• _Your task_
Write out the material from its first line through the line that contains "Conseil scientifique externe (SAB)", swapping each "Gast" for "Besucher" and keeping everything else the same.
----
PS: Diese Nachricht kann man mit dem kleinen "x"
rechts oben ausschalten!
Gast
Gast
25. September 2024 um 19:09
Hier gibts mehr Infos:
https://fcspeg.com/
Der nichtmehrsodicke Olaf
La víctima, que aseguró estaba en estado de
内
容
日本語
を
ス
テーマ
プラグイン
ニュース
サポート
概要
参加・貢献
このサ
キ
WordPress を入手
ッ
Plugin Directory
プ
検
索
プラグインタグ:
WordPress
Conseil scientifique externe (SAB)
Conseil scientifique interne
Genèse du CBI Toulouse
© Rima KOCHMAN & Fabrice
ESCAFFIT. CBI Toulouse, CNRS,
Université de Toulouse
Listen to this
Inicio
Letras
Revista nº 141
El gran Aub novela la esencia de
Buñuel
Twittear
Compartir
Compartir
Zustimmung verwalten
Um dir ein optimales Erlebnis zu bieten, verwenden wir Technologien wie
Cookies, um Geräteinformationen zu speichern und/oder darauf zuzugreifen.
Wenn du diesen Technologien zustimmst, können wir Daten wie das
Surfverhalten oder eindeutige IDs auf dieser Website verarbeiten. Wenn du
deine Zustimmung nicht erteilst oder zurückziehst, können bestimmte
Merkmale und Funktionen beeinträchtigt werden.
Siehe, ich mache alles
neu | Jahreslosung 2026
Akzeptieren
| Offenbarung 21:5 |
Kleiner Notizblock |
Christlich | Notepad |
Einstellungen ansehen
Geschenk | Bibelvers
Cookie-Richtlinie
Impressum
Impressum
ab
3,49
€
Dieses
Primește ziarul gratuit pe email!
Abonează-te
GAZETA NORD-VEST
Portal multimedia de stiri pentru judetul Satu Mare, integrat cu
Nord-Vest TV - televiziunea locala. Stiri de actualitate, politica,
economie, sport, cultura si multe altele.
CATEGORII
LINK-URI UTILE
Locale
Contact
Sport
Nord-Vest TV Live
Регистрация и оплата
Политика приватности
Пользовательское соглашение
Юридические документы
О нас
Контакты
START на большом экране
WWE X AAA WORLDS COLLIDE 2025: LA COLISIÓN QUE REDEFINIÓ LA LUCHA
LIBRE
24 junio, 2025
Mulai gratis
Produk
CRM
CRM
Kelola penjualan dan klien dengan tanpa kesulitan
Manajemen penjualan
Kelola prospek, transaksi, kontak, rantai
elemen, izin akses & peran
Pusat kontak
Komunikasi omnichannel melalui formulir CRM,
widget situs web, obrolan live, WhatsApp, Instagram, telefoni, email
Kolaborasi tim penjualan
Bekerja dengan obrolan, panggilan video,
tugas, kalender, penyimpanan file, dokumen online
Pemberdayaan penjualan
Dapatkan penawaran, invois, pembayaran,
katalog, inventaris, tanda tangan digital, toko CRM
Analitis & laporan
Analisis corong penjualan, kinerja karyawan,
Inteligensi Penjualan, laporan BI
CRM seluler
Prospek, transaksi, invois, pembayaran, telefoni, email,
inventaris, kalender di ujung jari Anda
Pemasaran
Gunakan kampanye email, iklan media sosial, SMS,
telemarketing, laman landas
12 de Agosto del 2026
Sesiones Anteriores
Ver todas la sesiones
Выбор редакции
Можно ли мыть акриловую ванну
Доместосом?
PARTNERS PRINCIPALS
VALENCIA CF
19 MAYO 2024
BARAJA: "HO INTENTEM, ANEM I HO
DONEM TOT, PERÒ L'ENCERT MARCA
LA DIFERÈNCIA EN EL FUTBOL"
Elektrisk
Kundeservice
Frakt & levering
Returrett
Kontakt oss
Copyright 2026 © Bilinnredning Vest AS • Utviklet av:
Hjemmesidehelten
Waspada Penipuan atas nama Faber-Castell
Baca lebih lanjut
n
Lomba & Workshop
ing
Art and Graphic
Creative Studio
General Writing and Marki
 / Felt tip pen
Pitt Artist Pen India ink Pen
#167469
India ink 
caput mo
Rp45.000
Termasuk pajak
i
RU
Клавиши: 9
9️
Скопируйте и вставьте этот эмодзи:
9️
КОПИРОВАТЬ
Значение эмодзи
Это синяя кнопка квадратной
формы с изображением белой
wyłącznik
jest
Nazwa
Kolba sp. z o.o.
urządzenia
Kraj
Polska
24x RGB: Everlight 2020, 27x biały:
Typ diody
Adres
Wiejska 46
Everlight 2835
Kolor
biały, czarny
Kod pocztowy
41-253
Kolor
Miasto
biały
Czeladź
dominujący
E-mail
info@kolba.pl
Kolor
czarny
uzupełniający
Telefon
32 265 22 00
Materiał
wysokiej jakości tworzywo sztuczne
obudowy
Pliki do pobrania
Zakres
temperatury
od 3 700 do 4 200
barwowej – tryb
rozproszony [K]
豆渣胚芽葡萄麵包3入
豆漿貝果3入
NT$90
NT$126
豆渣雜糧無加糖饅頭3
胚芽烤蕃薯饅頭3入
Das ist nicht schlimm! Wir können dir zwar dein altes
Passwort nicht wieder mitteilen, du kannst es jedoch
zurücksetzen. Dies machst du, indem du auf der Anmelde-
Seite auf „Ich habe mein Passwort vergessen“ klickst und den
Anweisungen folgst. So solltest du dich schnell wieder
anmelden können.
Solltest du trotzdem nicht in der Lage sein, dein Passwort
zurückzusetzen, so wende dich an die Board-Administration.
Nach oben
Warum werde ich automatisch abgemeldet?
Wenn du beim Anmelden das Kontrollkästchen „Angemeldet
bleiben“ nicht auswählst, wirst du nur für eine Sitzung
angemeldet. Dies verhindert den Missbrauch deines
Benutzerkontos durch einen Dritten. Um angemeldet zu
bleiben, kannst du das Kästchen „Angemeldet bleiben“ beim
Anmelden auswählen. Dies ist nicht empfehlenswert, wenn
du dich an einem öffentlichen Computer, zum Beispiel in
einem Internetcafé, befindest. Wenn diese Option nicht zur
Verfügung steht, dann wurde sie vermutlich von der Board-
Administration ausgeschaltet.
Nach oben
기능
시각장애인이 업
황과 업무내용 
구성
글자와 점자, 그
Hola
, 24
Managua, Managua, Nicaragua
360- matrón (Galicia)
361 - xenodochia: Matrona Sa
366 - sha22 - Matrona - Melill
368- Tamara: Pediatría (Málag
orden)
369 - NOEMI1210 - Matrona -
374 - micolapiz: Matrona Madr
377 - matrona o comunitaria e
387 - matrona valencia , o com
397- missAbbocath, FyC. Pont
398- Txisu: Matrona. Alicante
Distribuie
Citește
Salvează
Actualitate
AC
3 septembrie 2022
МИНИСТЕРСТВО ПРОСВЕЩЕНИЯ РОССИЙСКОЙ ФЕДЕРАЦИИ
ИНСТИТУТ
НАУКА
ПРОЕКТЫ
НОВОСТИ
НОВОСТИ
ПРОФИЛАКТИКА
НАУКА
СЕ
----
• _Completed exercise_
PS: Diese Nachricht kann man mit dem kleinen "x"
rechts oben ausschalten!
Besucher
Besucher
25. September 2024 um 19:09
Hier gibts mehr Infos:
https://fcspeg.com/
Der nichtmehrsodicke Olaf
La víctima, que aseguró estaba en estado de
内
容
日本語
を
ス
テーマ
プラグイン
ニュース
サポート
概要
参加・貢献
このサ
キ
WordPress を入手
ッ
Plugin Directory
プ
検
索
プラグインタグ:
WordPress
Conseil scientifique externe (SAB)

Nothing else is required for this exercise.